Chinese official data released earlier on Tuesday showed that factory gate prices in the exporting nation climbed 8 per cent year on year last month, in a slight deceleration from an 8.3 per cent rise the month before.
Investors and analysts on Wednesday cautioned that even if inflation had now peaked, it could remain elevated for some time, pushing central banks to continue raising borrowing costs. The Federal Reserve, which raised its main interest rate by 0.5 percentage points last week and signalled more hikes to come, targets an average inflation rate of 2 per cent over time.

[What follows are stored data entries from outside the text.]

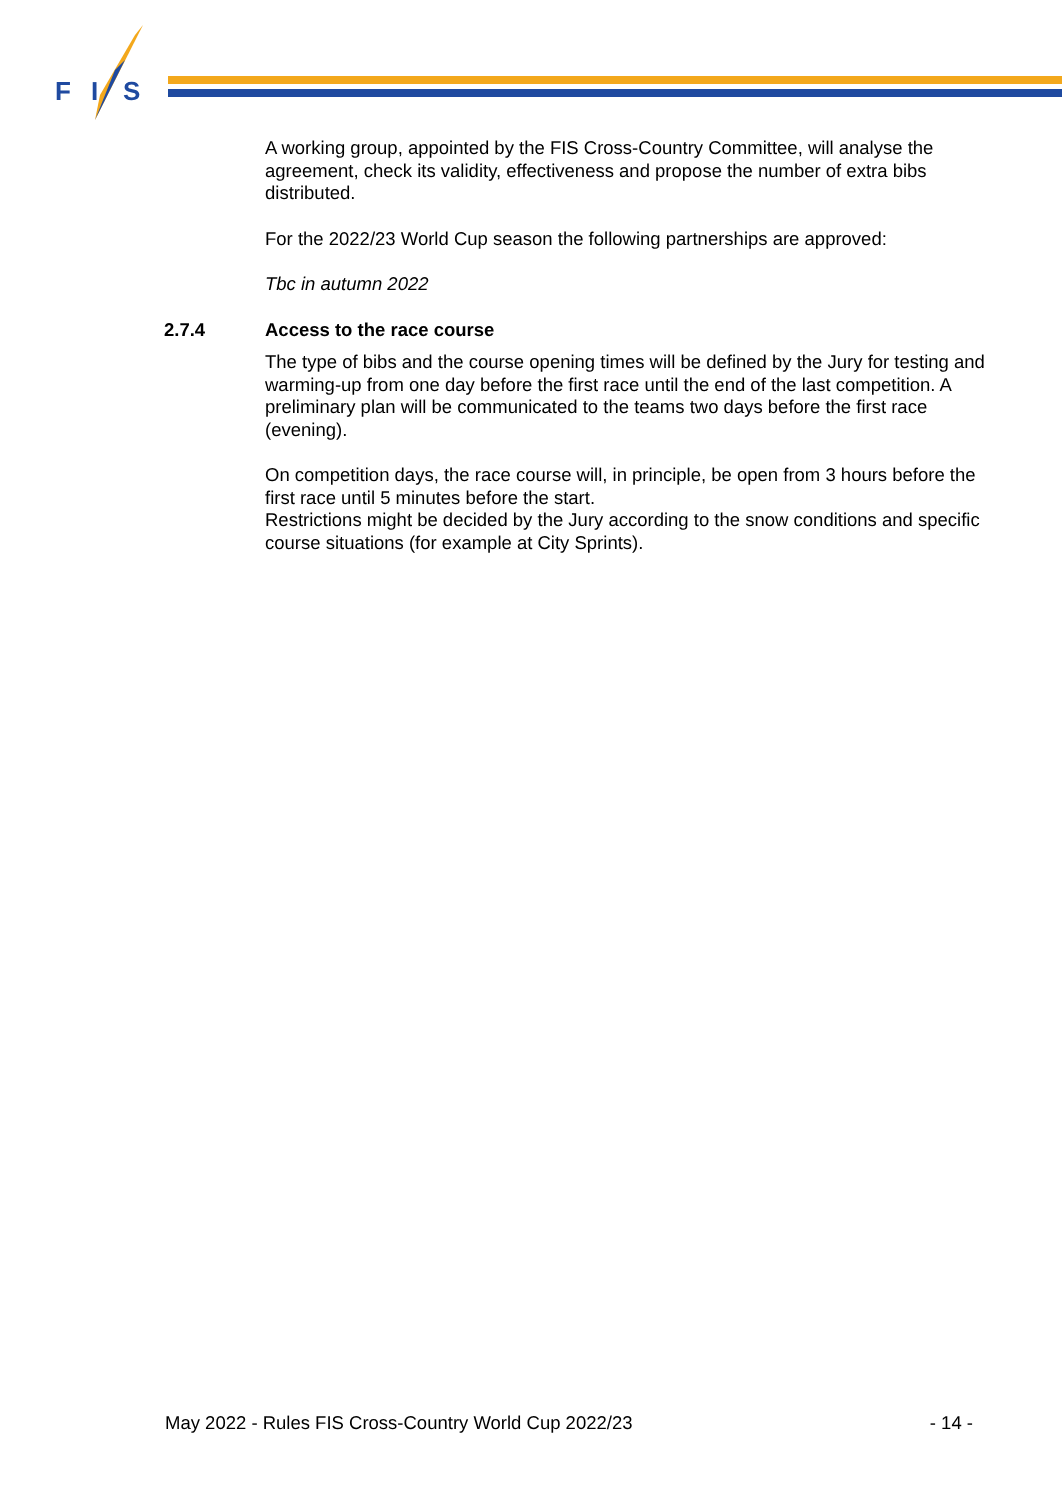F
I
S
A working group, appointed by the FIS Cross-Country Committee, will analyse the agreement, check its validity, effectiveness and propose the number of extra bibs distributed.
For the 2022/23 World Cup season the following partnerships are approved:
Tbc in autumn 2022
2.7.4 Access to the race course
The type of bibs and the course opening times will be defined by the Jury for testing and warming-up from one day before the first race until the end of the last competition. A preliminary plan will be communicated to the teams two days before the first race (evening).
On competition days, the race course will, in principle, be open from 3 hours before the first race until 5 minutes before the start.
Restrictions might be decided by the Jury according to the snow conditions and specific course situations (for example at City Sprints).
May 2022 - Rules FIS Cross-Country World Cup 2022/23 - 14 -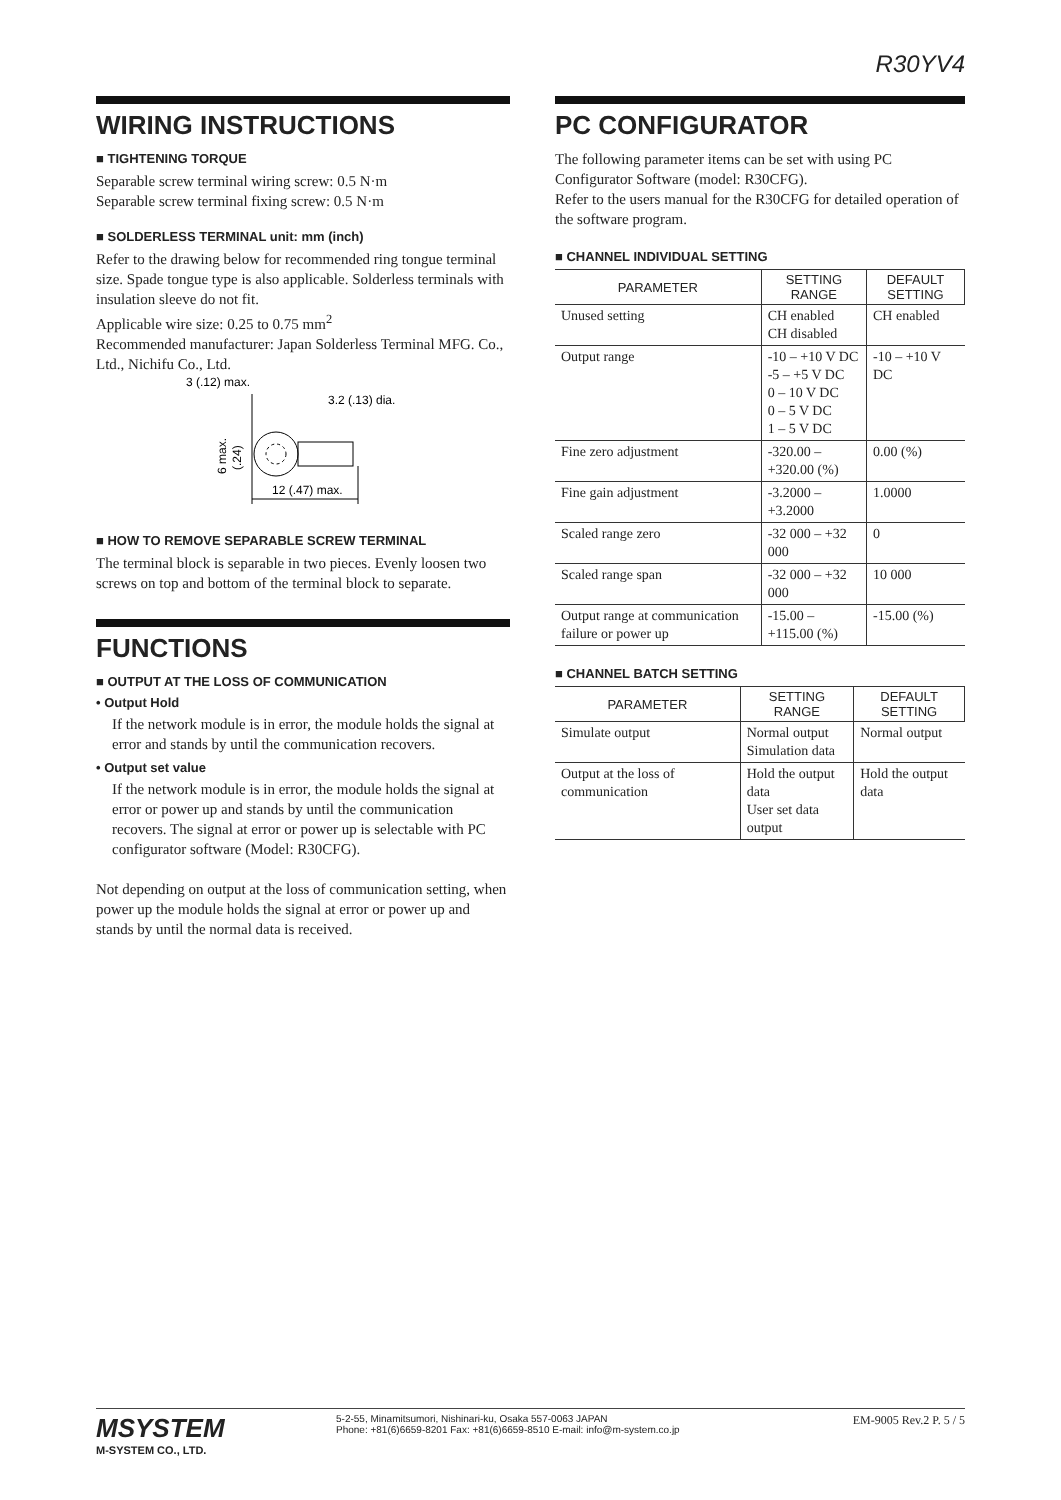R30YV4
WIRING INSTRUCTIONS
■ TIGHTENING TORQUE
Separable screw terminal wiring screw: 0.5 N·m
Separable screw terminal fixing screw: 0.5 N·m
■ SOLDERLESS TERMINAL unit: mm (inch)
Refer to the drawing below for recommended ring tongue terminal size. Spade tongue type is also applicable. Solderless terminals with insulation sleeve do not fit.
Applicable wire size: 0.25 to 0.75 mm<sup>2</sup>
Recommended manufacturer: Japan Solderless Terminal MFG. Co., Ltd., Nichifu Co., Ltd.
3 (.12) max.
3.2 (.13) dia.
12 (.47) max.
6 max.
(.24)
■ HOW TO REMOVE SEPARABLE SCREW TERMINAL
The terminal block is separable in two pieces. Evenly loosen two screws on top and bottom of the terminal block to separate.
FUNCTIONS
■ OUTPUT AT THE LOSS OF COMMUNICATION
• Output Hold
If the network module is in error, the module holds the signal at error and stands by until the communication recovers.
• Output set value
If the network module is in error, the module holds the signal at error or power up and stands by until the communication recovers. The signal at error or power up is selectable with PC configurator software (Model: R30CFG).
Not depending on output at the loss of communication setting, when power up the module holds the signal at error or power up and stands by until the normal data is received.
PC CONFIGURATOR
The following parameter items can be set with using PC Configurator Software (model: R30CFG).
Refer to the users manual for the R30CFG for detailed operation of the software program.
■ CHANNEL INDIVIDUAL SETTING
| PARAMETER | SETTING RANGE | DEFAULT SETTING |
| --- | --- | --- |
| Unused setting | CH enabled CH disabled | CH enabled |
| Output range | -10 – +10 V DC -5 – +5 V DC 0 – 10 V DC 0 – 5 V DC 1 – 5 V DC | -10 – +10 V DC |
| Fine zero adjustment | -320.00 – +320.00 (%) | 0.00 (%) |
| Fine gain adjustment | -3.2000 – +3.2000 | 1.0000 |
| Scaled range zero | -32 000 – +32 000 | 0 |
| Scaled range span | -32 000 – +32 000 | 10 000 |
| Output range at communication failure or power up | -15.00 – +115.00 (%) | -15.00 (%) |
■ CHANNEL BATCH SETTING
| PARAMETER | SETTING RANGE | DEFAULT SETTING |
| --- | --- | --- |
| Simulate output | Normal output Simulation data | Normal output |
| Output at the loss of communication | Hold the output data User set data output | Hold the output data |
MSYSTEM
M-SYSTEM CO., LTD.
5-2-55, Minamitsumori, Nishinari-ku, Osaka 557-0063 JAPAN
Phone: +81(6)6659-8201 Fax: +81(6)6659-8510 E-mail: info@m-system.co.jp
EM-9005 Rev.2 P. 5 / 5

“It is not just about inflation peaking, but also the trajectory going forward,” said Aneeka Gupta, research director at exchange traded fund provider WisdomTree. “We believe it is going to be a long, drawn-out process back to levels where central banks are comfortable.”
US inflation “is still likely to overshoot the Fed’s target over the next couple of years and require further hikes beyond the aggressive repricing now expected by markets”, said Tim Drayson, US economist at Legal & General Investment Management.
Markets expect the Fed’s funds rate, at present set at between 0.75 per cent and 1 per cent, to reach 2.8 per cent by the end of this year.
Elsewhere in markets, Europe’s Stoxx 600 share index rose 0.5 per cent, after rallying ahead of the inflation data. Brent crude, the international oil marker, added 3.4 per cent to $105.45 a barrel.